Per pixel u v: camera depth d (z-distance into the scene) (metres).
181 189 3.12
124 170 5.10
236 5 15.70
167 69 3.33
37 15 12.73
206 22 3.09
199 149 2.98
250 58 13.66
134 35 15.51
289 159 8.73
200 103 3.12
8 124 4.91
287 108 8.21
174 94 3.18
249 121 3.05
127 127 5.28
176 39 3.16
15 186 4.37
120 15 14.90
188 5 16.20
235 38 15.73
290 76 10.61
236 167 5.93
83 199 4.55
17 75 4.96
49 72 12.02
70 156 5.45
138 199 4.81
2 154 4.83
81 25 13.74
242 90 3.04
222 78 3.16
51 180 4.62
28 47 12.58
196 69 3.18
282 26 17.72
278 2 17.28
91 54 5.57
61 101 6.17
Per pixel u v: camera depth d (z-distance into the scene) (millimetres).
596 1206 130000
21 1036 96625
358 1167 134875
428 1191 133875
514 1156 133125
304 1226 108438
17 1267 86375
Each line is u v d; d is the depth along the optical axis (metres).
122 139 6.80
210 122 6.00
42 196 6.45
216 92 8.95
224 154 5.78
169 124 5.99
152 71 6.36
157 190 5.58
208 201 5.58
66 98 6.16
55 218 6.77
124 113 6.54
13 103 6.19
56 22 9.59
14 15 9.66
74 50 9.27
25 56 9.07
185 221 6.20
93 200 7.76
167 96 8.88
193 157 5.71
============================================================
Reproduce exactly what is written in the listing above.

**Output below**:
Per pixel u v: camera depth d (z-distance into the scene) (metres).
181 189 3.12
124 170 5.10
236 5 15.70
167 69 3.33
37 15 12.73
206 22 3.09
199 149 2.98
250 58 13.66
134 35 15.51
289 159 8.73
200 103 3.12
8 124 4.91
287 108 8.21
174 94 3.18
249 121 3.05
127 127 5.28
176 39 3.16
15 186 4.37
120 15 14.90
188 5 16.20
235 38 15.73
290 76 10.61
236 167 5.93
83 199 4.55
17 75 4.96
49 72 12.02
70 156 5.45
138 199 4.81
2 154 4.83
81 25 13.74
242 90 3.04
222 78 3.16
51 180 4.62
28 47 12.58
196 69 3.18
282 26 17.72
278 2 17.28
91 54 5.57
61 101 6.17
Per pixel u v: camera depth d (z-distance into the scene) (millimetres).
596 1206 130000
21 1036 96625
358 1167 134875
428 1191 133875
514 1156 133125
304 1226 108438
17 1267 86375
Each line is u v d; d is the depth along the optical axis (metres).
122 139 6.80
210 122 6.00
42 196 6.45
216 92 8.95
224 154 5.78
169 124 5.99
152 71 6.36
157 190 5.58
208 201 5.58
66 98 6.16
55 218 6.77
124 113 6.54
13 103 6.19
56 22 9.59
14 15 9.66
74 50 9.27
25 56 9.07
185 221 6.20
93 200 7.76
167 96 8.88
193 157 5.71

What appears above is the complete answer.